The high cost of home heating and the current recession have led many Americans to search for alternate sources of home heating. Many of these sources of heating may be acceptable if appropriate safeguards are used. However, be aware these supplemental heating devices are responsible for thousands of home fires each year.
Wood stoves cause more than 4,000 residential fires each year. Carefully follow the manufacturer's installation and maintenance instructions. Look for solid construction, such as plate steel or cast iron metal. Check for cracks and inspect legs, hinges and door seals for smooth joints and seams. Use only seasoned wood for fuel, not green wood, artificial logs or trash. Inspect and clean your pipes and chimneys annually and check monthly for damage or obstructions. Cleaning more often may be necessary. Be sure to keep combustible objects at least three feet away from your wood stove.
ELECTRIC SPACE HEATERS
Buy only heaters with the Underwriter's Laboratory (UL) safety listing. Check to make sure it has a thermostat control mechanism, and will switch off automatically if the heater falls over. Space heaters need space, keep combustibles at least three feet away from the heater. Always unplug your electric space heater when not in use.
Buy only UL-approved heaters and check with your local fire department on the legality of kerosene heaters use in your community. Never fill your heaters with gasoline or cam stove fuel, both flare up easily. Only use crystal clear K-1 kerosene. Never overfill an portable heater and never fuel the heater when it is hot. Use the kerosene heaters in a well-ventilated room. Kerosene heaters pose perhaps the worst exposure largely due to improper use and the fact they contain a highly flammable liquid-not to mention potentially dangerous fumes.

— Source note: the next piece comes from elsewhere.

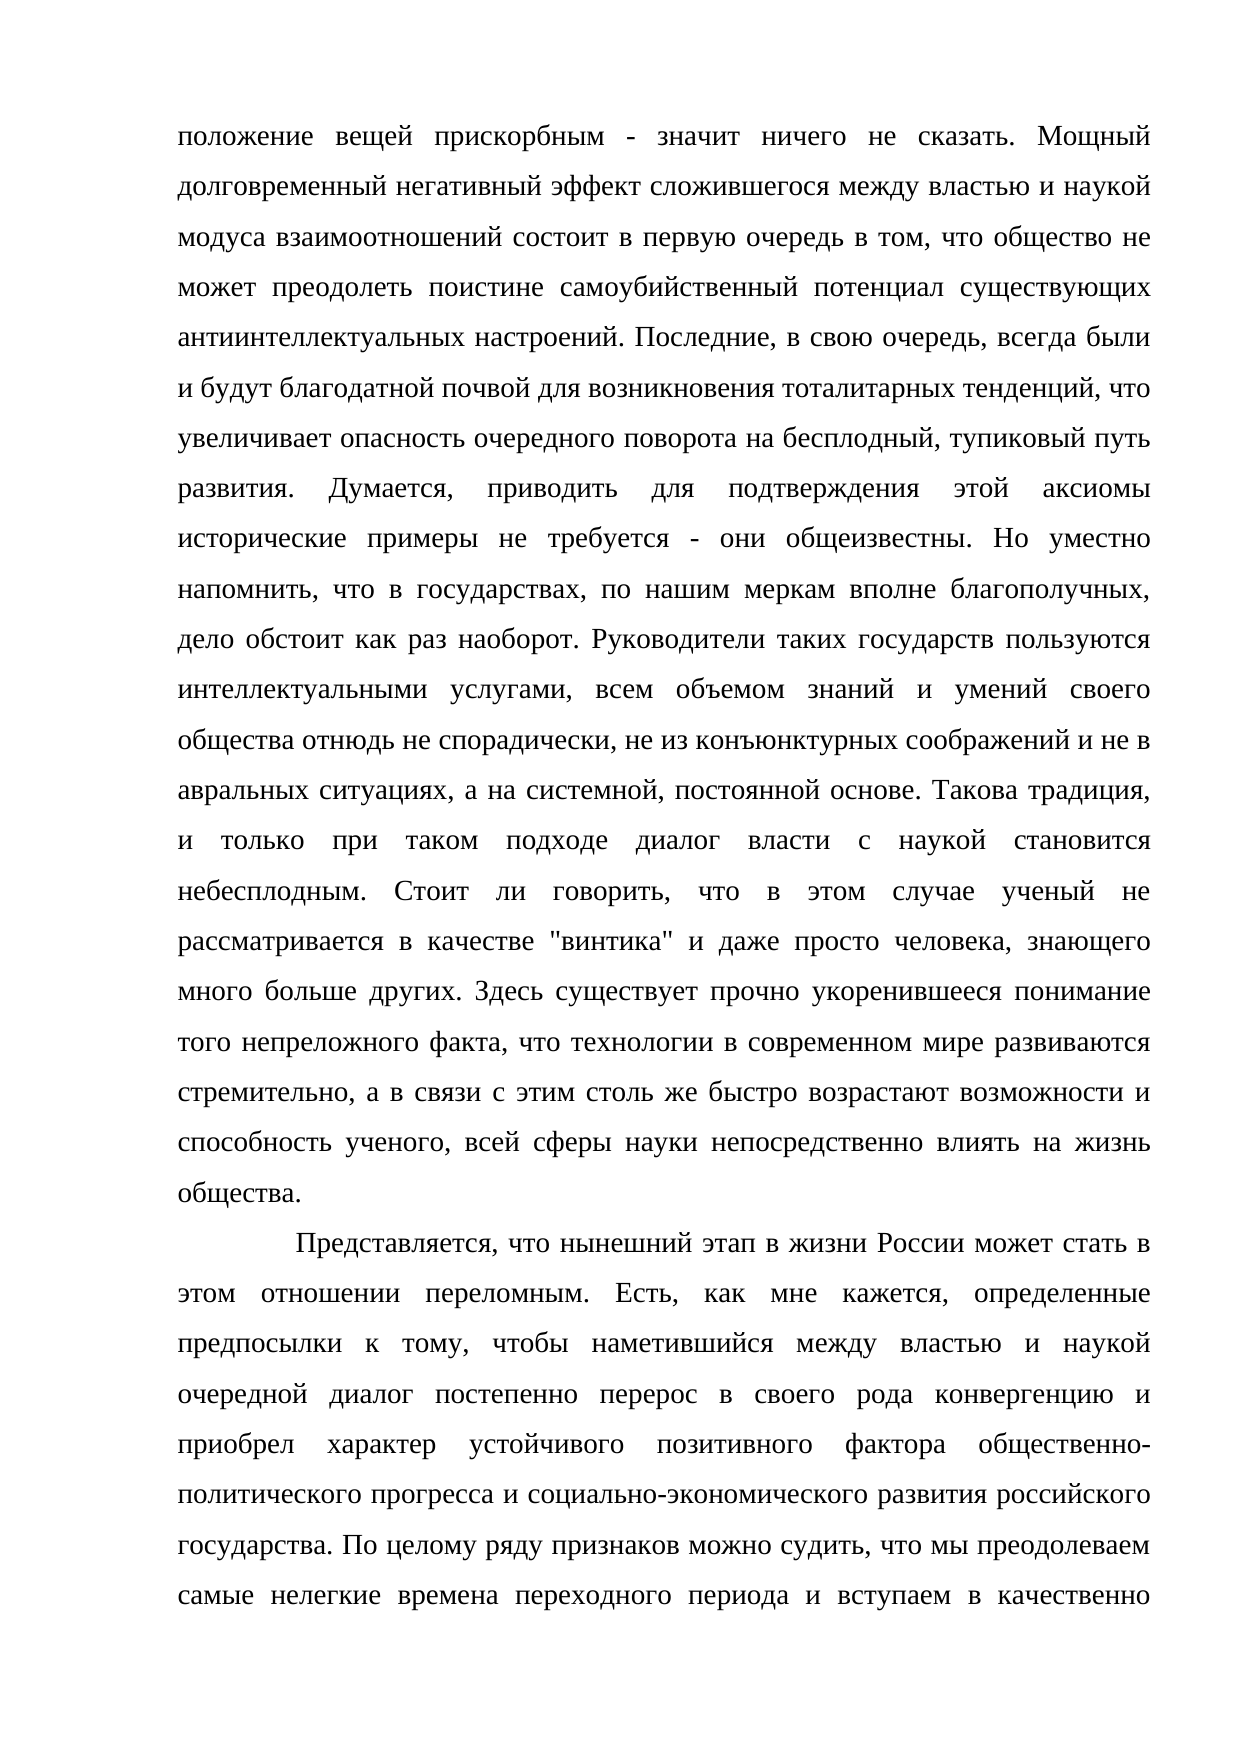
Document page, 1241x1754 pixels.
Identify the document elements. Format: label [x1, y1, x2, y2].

text [177, 1225, 1152, 1611]
text [177, 118, 1152, 1208]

Fireplaces and wood stoves regularly build up creosote in their chimneys. They need to be cleaned frequently and chimneys should be inspected for obstructions and crack to prevent deadly chimney and roof fires. Check to make sure the damper is open before starting any fire. Never burn trash, paper or green wood in your fireplace. These materials cause heavy creosote buildup and are difficult to control. Use a screen heavy enough to stop rolling logs, and big enough to cover the entire opening of the fireplace to catch flying sparks. Do not wear loose fitting clothes near any sealed metal container outside the home.
Finally, having a working smoke alarm dramatically increases your chances of surviving a fire. Always remember to practice a home escape plan frequently with your family.